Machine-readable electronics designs
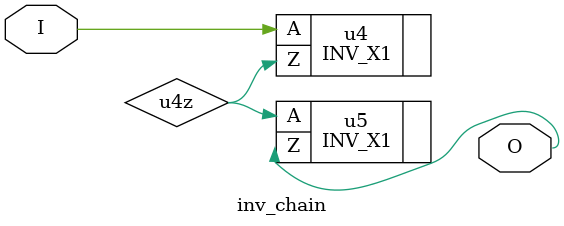
<source format=v>
module top (clk);
 input clk;

 wire r1q;
 wire u1z;
 wire u2z;
 wire u3z;
 wire u4z;
 wire u5z;

 DFF_X1 r1 (.CK(clk),
    .Q(r1q));
 BUF_X1 u1 (.A(r1q),
    .Z(u1z));

 buffer_chain bc1 (.I(u1z), .O(u3z));
 inv_chain ic1 (.I(u1z), .O(u5z));
   
 DFF_X1 r2 (.D(u3z),
    .CK(clk));
 DFF_X1 r3 (.D(u5z),
    .CK(clk));
 DFF_X1 r4 (.D(r1q),
    .CK(clk));
 DFF_X1 r5 (.D(r1q),
    .CK(clk));
 DFF_X1 r6 (.D(r1q),
    .CK(clk));
 DFF_X1 r7 (.D(r1q),
    .CK(clk));
 DFF_X1 r8 (.D(r1q));
 DFF_X1 r9 (.D(r1q));
 DFF_X1 r10 (.D(r1q));
 DFF_X1 r11 (.D(r1q));
 DFF_X1 r12 (.D(r1q));
endmodule


module buffer_chain (I, O);
   input I;
   output O;
 BUF_X1 u2 (.A(I),
    .Z(u2z));
 BUF_X1 u3 (.A(u2z),
    .Z(O));
endmodule // buffer_chain

module inv_chain (I, O);
   input I;
   output O;
 INV_X1 u4 (.A(I),
    .Z(u4z));
 INV_X1 u5 (.A(u4z),
    .Z(O));
endmodule // inv_chain



</source>
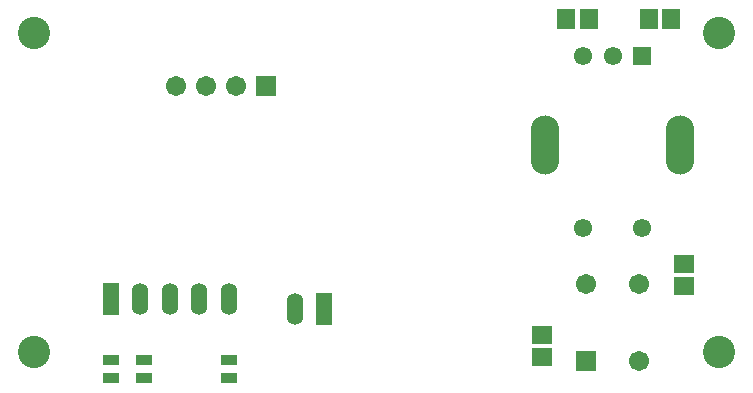
<source format=gts>
G04*
G04 #@! TF.GenerationSoftware,Altium Limited,Altium Designer,20.2.6 (244)*
G04*
G04 Layer_Color=8388736*
%FSLAX25Y25*%
%MOIN*%
G70*
G04*
G04 #@! TF.SameCoordinates,29AB004D-2CC8-4C0B-A097-626F2230A58D*
G04*
G04*
G04 #@! TF.FilePolarity,Negative*
G04*
G01*
G75*
%ADD10R,0.05315X0.03740*%
%ADD13R,0.06312X0.06902*%
%ADD14R,0.06902X0.06312*%
%ADD15C,0.06706*%
%ADD16R,0.06706X0.06706*%
%ADD17R,0.05524X0.10642*%
%ADD18O,0.05524X0.10642*%
%ADD19C,0.06102*%
%ADD20R,0.06102X0.06102*%
G04:AMPARAMS|DCode=21|XSize=94.49mil|YSize=196.85mil|CornerRadius=47.24mil|HoleSize=0mil|Usage=FLASHONLY|Rotation=180.000|XOffset=0mil|YOffset=0mil|HoleType=Round|Shape=RoundedRectangle|*
%AMROUNDEDRECTD21*
21,1,0.09449,0.10236,0,0,180.0*
21,1,0.00000,0.19685,0,0,180.0*
1,1,0.09449,0.00000,0.05118*
1,1,0.09449,0.00000,0.05118*
1,1,0.09449,0.00000,-0.05118*
1,1,0.09449,0.00000,-0.05118*
%
%ADD21ROUNDEDRECTD21*%
%ADD22C,0.10748*%
%ADD23R,0.06706X0.06706*%
D10*
X76800Y14853D02*
D03*
Y8947D02*
D03*
X48500Y14853D02*
D03*
Y8947D02*
D03*
X37400Y14853D02*
D03*
Y8947D02*
D03*
D13*
X196654Y128560D02*
D03*
X189173D02*
D03*
X224213Y128560D02*
D03*
X216732D02*
D03*
D14*
X228346Y39567D02*
D03*
Y47047D02*
D03*
X181102Y23425D02*
D03*
Y15945D02*
D03*
D15*
X59055Y106299D02*
D03*
X69055D02*
D03*
X79055D02*
D03*
X213583Y14764D02*
D03*
Y40354D02*
D03*
X195866D02*
D03*
D16*
X89055Y106299D02*
D03*
D17*
X108600Y31900D02*
D03*
X37402Y35433D02*
D03*
D18*
X98757Y31900D02*
D03*
X76772Y35433D02*
D03*
X66929D02*
D03*
X57087D02*
D03*
X47244D02*
D03*
D19*
X214567Y59055D02*
D03*
X194882D02*
D03*
Y116142D02*
D03*
X204724D02*
D03*
D20*
X214567D02*
D03*
D21*
X227165Y86614D02*
D03*
X182283D02*
D03*
D22*
X11811Y124016D02*
D03*
X240157D02*
D03*
Y17717D02*
D03*
X11811D02*
D03*
D23*
X195866Y14764D02*
D03*
M02*

</source>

→ **About this exercise**
Retype the data above verbatim, minus images.

→ **Your solution**
<source format=v>
module top (clk);
 input clk;

 wire r1q;
 wire u1z;
 wire u2z;
 wire u3z;
 wire u4z;
 wire u5z;

 DFF_X1 r1 (.CK(clk),
    .Q(r1q));
 BUF_X1 u1 (.A(r1q),
    .Z(u1z));

 buffer_chain bc1 (.I(u1z), .O(u3z));
 inv_chain ic1 (.I(u1z), .O(u5z));
   
 DFF_X1 r2 (.D(u3z),
    .CK(clk));
 DFF_X1 r3 (.D(u5z),
    .CK(clk));
 DFF_X1 r4 (.D(r1q),
    .CK(clk));
 DFF_X1 r5 (.D(r1q),
    .CK(clk));
 DFF_X1 r6 (.D(r1q),
    .CK(clk));
 DFF_X1 r7 (.D(r1q),
    .CK(clk));
 DFF_X1 r8 (.D(r1q));
 DFF_X1 r9 (.D(r1q));
 DFF_X1 r10 (.D(r1q));
 DFF_X1 r11 (.D(r1q));
 DFF_X1 r12 (.D(r1q));
endmodule


module buffer_chain (I, O);
   input I;
   output O;
 BUF_X1 u2 (.A(I),
    .Z(u2z));
 BUF_X1 u3 (.A(u2z),
    .Z(O));
endmodule // buffer_chain

module inv_chain (I, O);
   input I;
   output O;
 INV_X1 u4 (.A(I),
    .Z(u4z));
 INV_X1 u5 (.A(u4z),
    .Z(O));
endmodule // inv_chain



</source>
<source format=gts>
G04*
G04 #@! TF.GenerationSoftware,Altium Limited,Altium Designer,20.2.6 (244)*
G04*
G04 Layer_Color=8388736*
%FSLAX25Y25*%
%MOIN*%
G70*
G04*
G04 #@! TF.SameCoordinates,29AB004D-2CC8-4C0B-A097-626F2230A58D*
G04*
G04*
G04 #@! TF.FilePolarity,Negative*
G04*
G01*
G75*
%ADD10R,0.05315X0.03740*%
%ADD13R,0.06312X0.06902*%
%ADD14R,0.06902X0.06312*%
%ADD15C,0.06706*%
%ADD16R,0.06706X0.06706*%
%ADD17R,0.05524X0.10642*%
%ADD18O,0.05524X0.10642*%
%ADD19C,0.06102*%
%ADD20R,0.06102X0.06102*%
G04:AMPARAMS|DCode=21|XSize=94.49mil|YSize=196.85mil|CornerRadius=47.24mil|HoleSize=0mil|Usage=FLASHONLY|Rotation=180.000|XOffset=0mil|YOffset=0mil|HoleType=Round|Shape=RoundedRectangle|*
%AMROUNDEDRECTD21*
21,1,0.09449,0.10236,0,0,180.0*
21,1,0.00000,0.19685,0,0,180.0*
1,1,0.09449,0.00000,0.05118*
1,1,0.09449,0.00000,0.05118*
1,1,0.09449,0.00000,-0.05118*
1,1,0.09449,0.00000,-0.05118*
%
%ADD21ROUNDEDRECTD21*%
%ADD22C,0.10748*%
%ADD23R,0.06706X0.06706*%
D10*
X76800Y14853D02*
D03*
Y8947D02*
D03*
X48500Y14853D02*
D03*
Y8947D02*
D03*
X37400Y14853D02*
D03*
Y8947D02*
D03*
D13*
X196654Y128560D02*
D03*
X189173D02*
D03*
X224213Y128560D02*
D03*
X216732D02*
D03*
D14*
X228346Y39567D02*
D03*
Y47047D02*
D03*
X181102Y23425D02*
D03*
Y15945D02*
D03*
D15*
X59055Y106299D02*
D03*
X69055D02*
D03*
X79055D02*
D03*
X213583Y14764D02*
D03*
Y40354D02*
D03*
X195866D02*
D03*
D16*
X89055Y106299D02*
D03*
D17*
X108600Y31900D02*
D03*
X37402Y35433D02*
D03*
D18*
X98757Y31900D02*
D03*
X76772Y35433D02*
D03*
X66929D02*
D03*
X57087D02*
D03*
X47244D02*
D03*
D19*
X214567Y59055D02*
D03*
X194882D02*
D03*
Y116142D02*
D03*
X204724D02*
D03*
D20*
X214567D02*
D03*
D21*
X227165Y86614D02*
D03*
X182283D02*
D03*
D22*
X11811Y124016D02*
D03*
X240157D02*
D03*
Y17717D02*
D03*
X11811D02*
D03*
D23*
X195866Y14764D02*
D03*
M02*

</source>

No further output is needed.